Kobayashi et al. reported that the second bleeding episode frequently occurred at a different site, even on the alternate side of the brain.14) Based on this finding, a rupture of a specific vulnerable point did not lead to rebleeding, but rather resulted from diffuse weak points of moyamoya vessels close to the lateral ventricle. Mainly because of this randomness and unpredictability, the effect of revascularization surgery remains uncertain.
In our series, among 10 patients who had recurrent episodes of hemorrhagic symptoms, 4 patients (40%) experienced a recurrent intracranial hemorrhage with changes in the type of bleeding and hemisphere during the follow-up period. It seems that revascularization surgery can supply blood flow in ischemic brain and promote perfusion, and as a result reduce the abnormal moyamoya vessels around the lateral ventricles.11)13)19) This is of great importance when considering the strategy of bypass surgery. In earlier years, we performed bypass to only the symptomatic hemisphere. More studies are demonstrating that rebleeding changes the type of bleeding and the hemisphere. Therefore, the recommended treatment for hemorrhagic MMD is to perform prophylactic bypass surgery bilaterally, maximally expose the brain surface, and use potential tissue, such as STA, galea pedicle, and dura mater, as widely as possible as a source of revascularization.

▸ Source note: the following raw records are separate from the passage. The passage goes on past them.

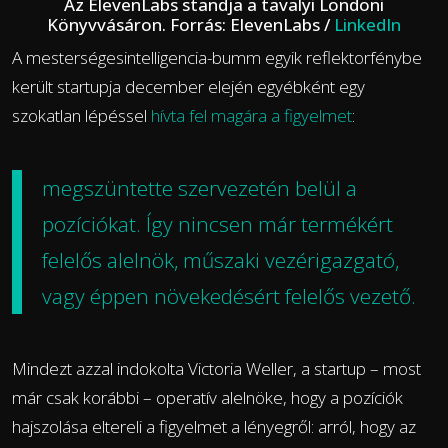
Az ElevenLabs standja a tavalyi Londoni
Könyvvásáron. Forrás: ElevenLabs /
LinkedIn
A mesterségesintelligencia-bumm egyik reflektorfénybe
került startupja december elején egyébként egy
szokatlan lépéssel
hívta fel magára a figyelmet
:
megszüntette szervezetén belül a
pozíciókat. Így nincsen már termékért
felelős alelnök, műszaki vezérigazgató,
vagy éppen növekedésért felelős vezető.
Mindezt azzal indokolta Victoria Weller, a startup – most
már csak korábbi – operatív alelnöke, hogy a pozíciók
hajszolása eltereli a figyelmet a lényegről: arról, hogy az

Some limitations are present in our study. First of all, ours was not a prospective randomized study and treatment assignments were not random, which could lead to selection bias. Lack of generalizability or external validity could also be a problem as our subjects are from a single institution. Secondly, the postoperative evaluation period that includes analysis of angiographic and clinical outcomes were not constant in all patients. This presented difficulties in comparing with other treatment modalities. Thirdly, there were no strict indications of which bypass was applied for individual cases in our present study. As of today, we have adopted exclusive use of direct and combined methods whenever possible, as more data showing their effectiveness have accumulated and more advanced surgical methods have developed. We performed the indirect bypass surgery only as an alternative method when no adequate recipient artery for STA-MCA bypass existed.
From the results of our study, although there is still no clear evidence that revascularization surgery completely excludes chance of rebleeding in patients with hemorrhagic MMD, a preventive effect is expected. We statistically confirmed that both direct and combined bypass were much more effective for achieving a good extent of revascularization and decrease of moyamoya vessels than indirect bypass. To sum up these results, we cautiously recommend direct and combined bypass as a choice of treatment in hemorrhagic MMD over indirect bypass. A long-term, large, prospective, randomized clinical trial is needed to clarify which surgical method is best in patients with hemorrhagic MMD.